Edie Knightley Righton probably will not grow up wanting to be Cinderella. That's because mom Keira Knightley will not allow her daughter to watch certain old Disney movies and her reasoning is simple enough. Knightley recently revealed that she has banned certain Disney animated films from her home because she is concerned about what some of those classics can teach her little girl of three and a half years about female empowerment. But do not worry, there are certain Disney feminist princesses that Knightley fully supports for the enjoyment of her daughter.
Knightley talked about his complicated relationship with Disney movies during a visit to The show by Ellen DeGeneres on Tuesday, October 16, to promote his next film, The nutcracker and the four kingdoms. Specifically, she talked about her problems with Cinderella, that she does not plan to show her daughter in the short term. In fact, with a margarita in hand, he told hostess Ellen DeGeneres that Cinderella It was "forbidden" at home "because she waits for a rich man to rescue her." Knightley also offered some advice to his daughter and poor Cinderelly: "No, Rescue, obviously!"
Knightley was also sad to say that his little girl will not meet Ariel anytime soon. "This is the one that bothers me the most because I really like the movie," he said, "but Little Mermaid [is banned, too]. I mean, the songs are great, but do not give up your voice for a man. Hello!"
However, it will not be easy for Knightley to resist making the film part of Edie's world. "The problem with The little Mermaid is that I love The little Mermaid"Knightley said." That's a bit complicated, but I'm keeping it. "
As for the Disney movies that your daughter can see, Knightley prefers strong female-face movies, such as Looking for Dory, that stars DeGeneres. "Dory is a big favorite in our house," Knightley said. "Frozen it's huge. Moana, totally good. "Nor is it surprising, since both films present young women who do it for themselves.
This tactic of banning retrograde Disney films from your daughter's viewing list seems to be working. Knightley revealed that her daughter does not seem to be a princess when she grows up, but a dentist or maybe a lion. "What I think is a bit more problematic," Knightly said while joking. Ellen "But she roars very well." Look, she's already using that voice of his.

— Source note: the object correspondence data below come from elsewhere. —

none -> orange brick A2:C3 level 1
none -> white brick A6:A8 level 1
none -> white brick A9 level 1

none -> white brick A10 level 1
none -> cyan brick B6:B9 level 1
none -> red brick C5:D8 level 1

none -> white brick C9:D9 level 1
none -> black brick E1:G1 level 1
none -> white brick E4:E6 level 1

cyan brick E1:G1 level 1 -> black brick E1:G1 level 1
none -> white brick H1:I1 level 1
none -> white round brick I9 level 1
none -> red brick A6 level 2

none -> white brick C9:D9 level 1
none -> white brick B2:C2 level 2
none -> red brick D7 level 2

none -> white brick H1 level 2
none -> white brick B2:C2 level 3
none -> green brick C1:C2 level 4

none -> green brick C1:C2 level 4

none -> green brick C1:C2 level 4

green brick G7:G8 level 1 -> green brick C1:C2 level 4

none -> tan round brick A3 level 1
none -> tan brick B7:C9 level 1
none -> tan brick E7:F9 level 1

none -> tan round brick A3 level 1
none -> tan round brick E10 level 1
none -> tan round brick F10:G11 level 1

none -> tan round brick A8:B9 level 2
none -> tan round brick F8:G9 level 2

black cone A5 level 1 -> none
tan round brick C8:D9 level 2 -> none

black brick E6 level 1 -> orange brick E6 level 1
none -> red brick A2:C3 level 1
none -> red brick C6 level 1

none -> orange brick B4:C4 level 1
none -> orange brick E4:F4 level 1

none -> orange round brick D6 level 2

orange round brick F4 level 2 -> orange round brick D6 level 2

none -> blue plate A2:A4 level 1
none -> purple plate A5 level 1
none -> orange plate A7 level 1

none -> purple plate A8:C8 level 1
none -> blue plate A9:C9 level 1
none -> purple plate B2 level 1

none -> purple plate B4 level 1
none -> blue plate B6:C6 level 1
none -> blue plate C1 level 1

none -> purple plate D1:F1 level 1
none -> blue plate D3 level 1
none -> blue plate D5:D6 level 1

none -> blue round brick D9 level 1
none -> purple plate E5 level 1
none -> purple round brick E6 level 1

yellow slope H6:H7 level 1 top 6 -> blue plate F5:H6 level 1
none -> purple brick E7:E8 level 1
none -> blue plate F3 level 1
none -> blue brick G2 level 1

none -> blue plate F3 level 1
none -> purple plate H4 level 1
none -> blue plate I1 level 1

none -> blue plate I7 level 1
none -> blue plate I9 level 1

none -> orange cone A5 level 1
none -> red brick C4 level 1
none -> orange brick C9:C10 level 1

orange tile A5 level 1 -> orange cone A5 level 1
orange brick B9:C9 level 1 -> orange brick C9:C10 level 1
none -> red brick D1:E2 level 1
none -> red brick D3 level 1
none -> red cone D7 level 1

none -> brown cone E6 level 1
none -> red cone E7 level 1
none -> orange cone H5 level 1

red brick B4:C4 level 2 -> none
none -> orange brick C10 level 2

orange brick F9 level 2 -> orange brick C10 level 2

Meanwhile, Knightley has certainly been using his voice on his last press tour both for Nutcracker, that arrives at the cinemas on November 2, and the September launch Colette, where she plays Sidonie-Gabrielle Colette, the revolutionary feminist writer. And it is clear that she is interested in portraying the kind of woman she expects her daughter to aspire to be. In an interview with Variety, Knightley talked about what attracted her to the Colette paper. "It's wonderful to play inspiring women and get their stories and their voices," he said. "In her writing, Colette questioned the idea of gender and the idea of what was naturally female in opposition to society's opinion of being female."
Knightley also spoke about the need for more female directors in Hollywood. "I think they need support," Knightley said of the need for more women behind the scenes, adding that he believes that "the feminine point of view is very important." How to make sure that these women receive a fair payment. When you talk to Elle Last week, Knightley admitted that he now makes sure they pay their male counterparts equally. "It did not even occur to me," says Knightley about asking for money. "It felt like something you could not question, but I ask now, and I can safely say that in my last two films, I have not done less than the men I've been working with."
Knightley clearly wants to set a good example both on screen and off screen for his little daughter, whom he would rather see build his own snowman than wait for a man to do it for her.